Police have many options when they encounter aggressive dogs: fire extinguishers, batons, pepper spray, Citronella spray, bullhorns, catchpoles and Tasers.

Each item has limitations, and many things factor into their effectiveness.

For example, Tasers are more difficult to use on dogs because they are a horizontal target, not a vertical one. Both darts have to hit the dog for it to work, and it can be tricky to land both.

Also, a stun gun’s effect on dogs is shorter than on humans. Some dogs become more agitated after being hit.

“Tasers are not a humane way to restrain or control a dog,” Rosenthal said. “But I have to admit, I prefer Tasers to firearms.”

Pepper spray is a recommended tool. It is effective on most dogs.

U.S. Postal Service workers, who are trained in how to handle aggressive dogs, are required to carry satchels and pepper spray, said Denver-based spokesman Brian Sperry. Despite carrying those tools, 16 Idaho letter carriers were bitten while delivering mail last year (the number of bites annually for the entire U.S. range into the thousands; nearly 6,000 in 2012).

Bites are a real concern for law enforcement. Ten officers with the Garden City Police Department have been bitten by dogs since 2006, according to Chief James Bensley.

When officers are bitten, it rarely makes the news. An Ada County sheriff’s deputy who was bitten in the wrist by a German shepherd-Labrador mix last weekend while on a call in Kuna was treated at local hospital.

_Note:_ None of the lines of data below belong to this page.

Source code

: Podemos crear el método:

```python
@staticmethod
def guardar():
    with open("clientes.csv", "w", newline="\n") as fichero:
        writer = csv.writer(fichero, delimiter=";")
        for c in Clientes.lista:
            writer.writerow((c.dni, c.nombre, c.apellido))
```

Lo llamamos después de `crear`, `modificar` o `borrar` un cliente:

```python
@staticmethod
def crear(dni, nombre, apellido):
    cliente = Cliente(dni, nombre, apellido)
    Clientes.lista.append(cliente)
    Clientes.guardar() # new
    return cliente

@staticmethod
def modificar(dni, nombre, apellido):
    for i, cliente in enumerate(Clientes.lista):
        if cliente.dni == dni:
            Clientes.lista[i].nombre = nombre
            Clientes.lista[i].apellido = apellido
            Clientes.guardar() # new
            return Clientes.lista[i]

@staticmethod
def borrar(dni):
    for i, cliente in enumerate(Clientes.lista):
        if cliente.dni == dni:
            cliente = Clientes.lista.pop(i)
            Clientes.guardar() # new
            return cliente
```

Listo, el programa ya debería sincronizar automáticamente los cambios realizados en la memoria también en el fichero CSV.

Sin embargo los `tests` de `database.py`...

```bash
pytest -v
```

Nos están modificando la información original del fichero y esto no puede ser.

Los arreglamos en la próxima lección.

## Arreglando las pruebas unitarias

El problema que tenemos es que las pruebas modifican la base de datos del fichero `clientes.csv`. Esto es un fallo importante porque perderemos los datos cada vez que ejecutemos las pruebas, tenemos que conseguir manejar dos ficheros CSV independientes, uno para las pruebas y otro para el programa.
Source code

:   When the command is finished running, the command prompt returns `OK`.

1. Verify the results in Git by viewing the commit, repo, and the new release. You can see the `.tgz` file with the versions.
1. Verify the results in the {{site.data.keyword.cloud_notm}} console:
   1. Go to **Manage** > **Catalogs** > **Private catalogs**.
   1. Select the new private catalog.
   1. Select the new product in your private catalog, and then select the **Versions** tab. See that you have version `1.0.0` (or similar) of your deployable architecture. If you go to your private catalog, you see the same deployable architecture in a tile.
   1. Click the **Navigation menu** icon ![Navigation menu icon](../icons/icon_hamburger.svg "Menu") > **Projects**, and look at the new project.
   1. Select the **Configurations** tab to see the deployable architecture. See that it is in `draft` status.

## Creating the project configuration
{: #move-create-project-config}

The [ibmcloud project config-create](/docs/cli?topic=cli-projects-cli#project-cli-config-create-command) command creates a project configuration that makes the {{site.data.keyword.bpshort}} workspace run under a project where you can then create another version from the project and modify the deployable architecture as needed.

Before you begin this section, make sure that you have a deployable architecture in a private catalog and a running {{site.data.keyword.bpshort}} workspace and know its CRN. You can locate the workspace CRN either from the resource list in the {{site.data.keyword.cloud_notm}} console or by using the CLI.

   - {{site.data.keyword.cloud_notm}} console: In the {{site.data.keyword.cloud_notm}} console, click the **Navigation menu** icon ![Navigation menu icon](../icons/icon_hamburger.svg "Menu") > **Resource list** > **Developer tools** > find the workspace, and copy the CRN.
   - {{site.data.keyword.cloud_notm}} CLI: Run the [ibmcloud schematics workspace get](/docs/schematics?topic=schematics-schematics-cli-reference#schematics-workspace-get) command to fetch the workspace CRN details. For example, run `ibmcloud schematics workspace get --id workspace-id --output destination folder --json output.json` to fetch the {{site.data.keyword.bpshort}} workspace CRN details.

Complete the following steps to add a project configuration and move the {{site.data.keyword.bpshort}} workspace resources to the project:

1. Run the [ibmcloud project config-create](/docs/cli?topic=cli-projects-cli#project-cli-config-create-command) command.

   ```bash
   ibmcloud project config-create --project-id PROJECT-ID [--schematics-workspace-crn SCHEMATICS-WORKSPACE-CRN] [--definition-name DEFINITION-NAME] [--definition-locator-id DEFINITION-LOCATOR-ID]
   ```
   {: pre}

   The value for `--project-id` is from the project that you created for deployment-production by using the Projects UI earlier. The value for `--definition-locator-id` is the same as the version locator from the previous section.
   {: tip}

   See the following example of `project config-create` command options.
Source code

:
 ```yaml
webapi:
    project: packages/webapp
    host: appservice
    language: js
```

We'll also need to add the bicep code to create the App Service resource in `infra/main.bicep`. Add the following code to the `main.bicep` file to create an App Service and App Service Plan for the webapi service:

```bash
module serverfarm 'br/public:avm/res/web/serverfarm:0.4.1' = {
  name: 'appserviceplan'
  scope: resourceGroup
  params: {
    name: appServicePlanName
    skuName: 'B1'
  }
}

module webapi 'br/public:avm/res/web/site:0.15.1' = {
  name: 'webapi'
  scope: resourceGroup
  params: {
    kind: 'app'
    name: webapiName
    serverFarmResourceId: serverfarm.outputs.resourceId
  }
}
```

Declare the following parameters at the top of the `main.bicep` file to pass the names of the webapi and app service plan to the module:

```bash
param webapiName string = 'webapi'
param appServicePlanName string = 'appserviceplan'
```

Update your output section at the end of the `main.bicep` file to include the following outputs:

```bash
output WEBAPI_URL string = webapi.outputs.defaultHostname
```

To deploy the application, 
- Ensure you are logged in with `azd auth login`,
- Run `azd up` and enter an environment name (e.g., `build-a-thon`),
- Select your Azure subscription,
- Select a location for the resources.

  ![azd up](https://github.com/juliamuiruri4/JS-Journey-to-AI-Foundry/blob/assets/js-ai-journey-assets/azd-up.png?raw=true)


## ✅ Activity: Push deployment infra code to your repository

A serious bite on the hand could be career-ending if an officer is unable to write and file reports, Boise Police Officer Steve Bonas said.

Fire extinguishers are very effective at repelling dogs.

“I’ve never had that not work,” said Boise Police Officer Shane Williams, who has been with the department 22 years.

But Williams and others said extinguishers are used primarily in planned encounters. They’re not at hand in sudden attacks.


By the end of this year, all Colorado law enforcement will have gone through training in dog behavior and handling, per the mandate of the Dog Protection Act. Departments may develop their own training, but a 19-member task force is creating a roughly three-hour Web-based program that will be free to all agencies (members of the task force are donating their time).

It will be a couple of years before officials can look at the data to see whether the training helped curb officer-involved dog shootings.

Edwards, the animal law attorney, said progress has been made.

“Clearly we’ve made some headway in raising awareness,” she said. “Colorado decided they were going to seek to make our law enforcement the most humane in the country.

“If one less dog is shot, then we’ve made a lot of headway.”